Provincial statute in British Columbia, Canada

The Vancouver Charter is a provincial statute that incorporates the City of Vancouver, British Columbia, Canada. The legislation was passed in 1953 and supersedes the Vancouver Incorporation Act, 1921. It grants the city different powers than other communities in the province, which are governed by the Local Government Act.

==Additional powers==
Some of the additional powers and provisions provided by the Vancouver Charter include:
- The ability to borrow on its own authority without the approval of the Municipal Finance Authority / Metro Vancouver Regional District.
- A separately elected park board
- Statutory immunity in relation to building regulation both with respect to plan checking and building permit issuance as well as with respect to building inspections.
- The authority to prohibit business or business activities
- Unique planning and land-use tools, including the power to delegate to the Director of Planning
- The authority to impose specialized development levies.

== History ==
===Previous legislation===
The city was first incorporated on April 6, 1886, under the Vancouver Incorporation Act, 1886. The act limited voting rights to men who owned property at least the age of 21, and women who were single, divorced, or widowed, over the age of 21 and owned property. The act also forbade women from sitting as the mayor or as aldermen. The act also stated that "No Chinaman or Indian shall be entitled to vote in any municipal election."

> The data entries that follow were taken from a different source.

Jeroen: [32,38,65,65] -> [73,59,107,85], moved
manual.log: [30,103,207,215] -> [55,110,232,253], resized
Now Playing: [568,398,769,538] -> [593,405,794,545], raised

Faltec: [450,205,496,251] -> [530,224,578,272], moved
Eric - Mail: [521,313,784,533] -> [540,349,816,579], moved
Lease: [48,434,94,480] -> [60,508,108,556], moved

The incorporation act was repealed and replaced in 1900 and 1921 prior to the introduction of the Vancouver Charter.

===Olympic amendments===
On January 12, 2009, Vancouver's mayor Gregor Robertson requested an amendment to the charter to allow the city to borrow $458 million to fund the completion of the 2010 Olympic Village in False Creek without seeking approval from taxpayers in an election-day plebiscite. Robertson said this was due to extraordinary circumstances. The amendment was passed on January 18, 2009, in an emergency session of the Legislative Assembly of British Columbia.

===2024 amendments===
The provincial government passed two acts in 2024 to amend the Vancouver Charter.

The first bill, the Vancouver Charter Amendment Act, 2024, recognized First Nations as a level government that qualified for exemptions from the city's development fee structure for social housing projects.

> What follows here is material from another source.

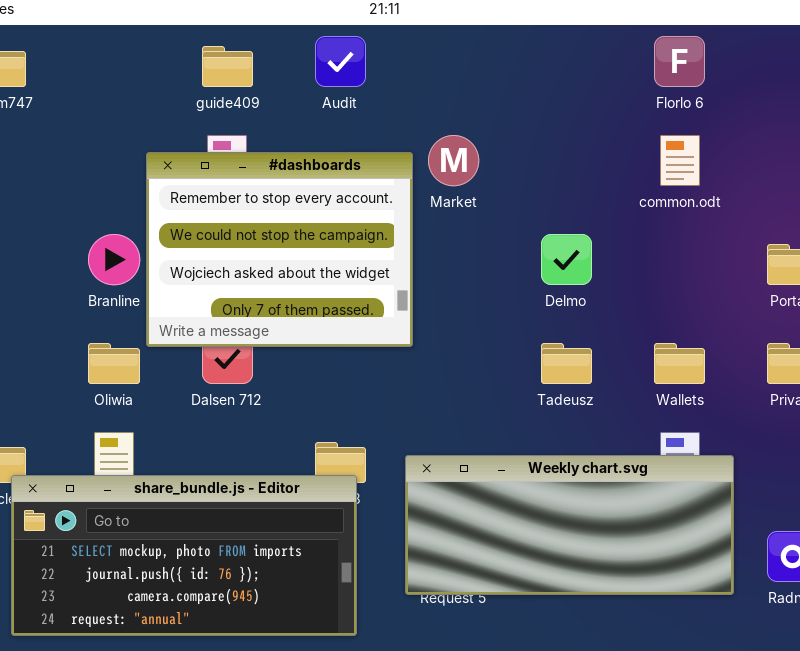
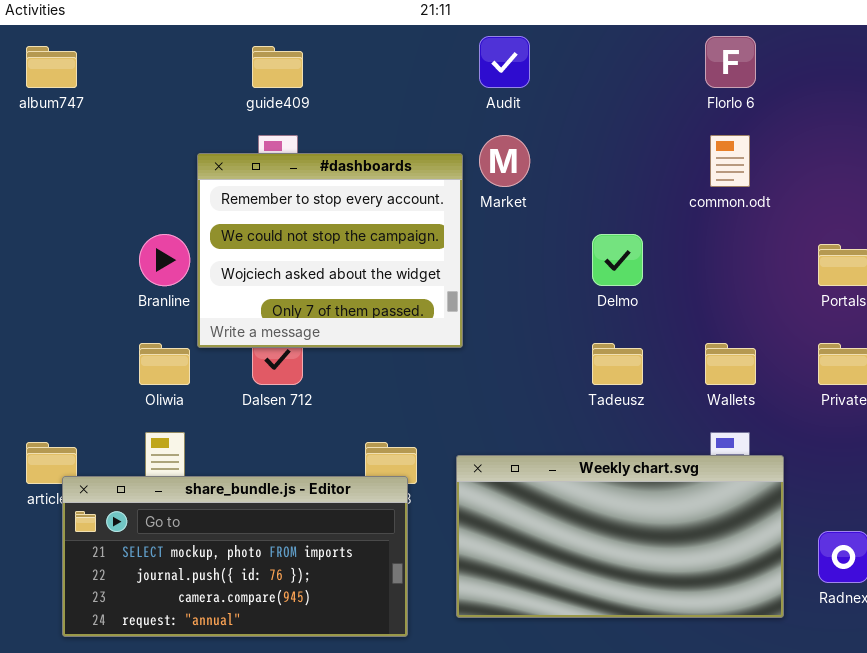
Audit: [315,36,366,87] -> [479,36,530,88], moved
Weekly chart.svg: [405,455,734,595] -> [456,455,784,618], resized

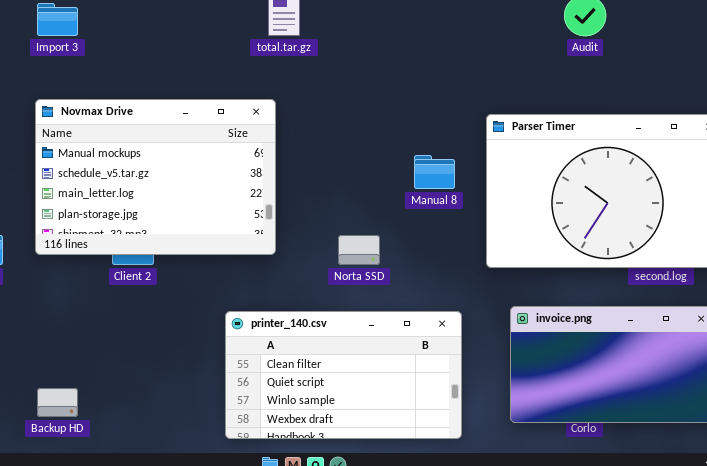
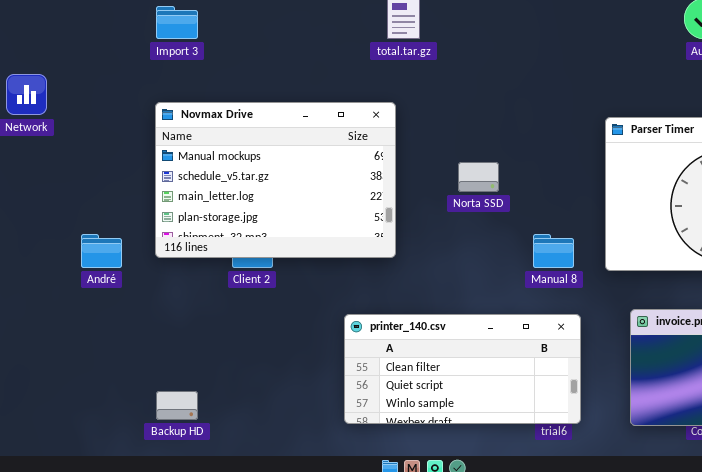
Manual 8: [414,155,455,189] -> [533,234,574,268], moved
Norta SSD: [338,235,380,265] -> [458,162,499,192], moved
printer_140.csv: [225,311,462,439] -> [344,314,581,424], resized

The second bill, the Vancouver Charter Amendment Act (No. 2), 2024, updated the charter to more closely align with the Local Government Act which governs all other municipalities in the province. Changes included requiring the city to adopt a city-wide official development plan (ODP) and banning public hearings for residential rezonings that conform to the ODP. These changes were introduced to streamline the approval process for building new housing within the city.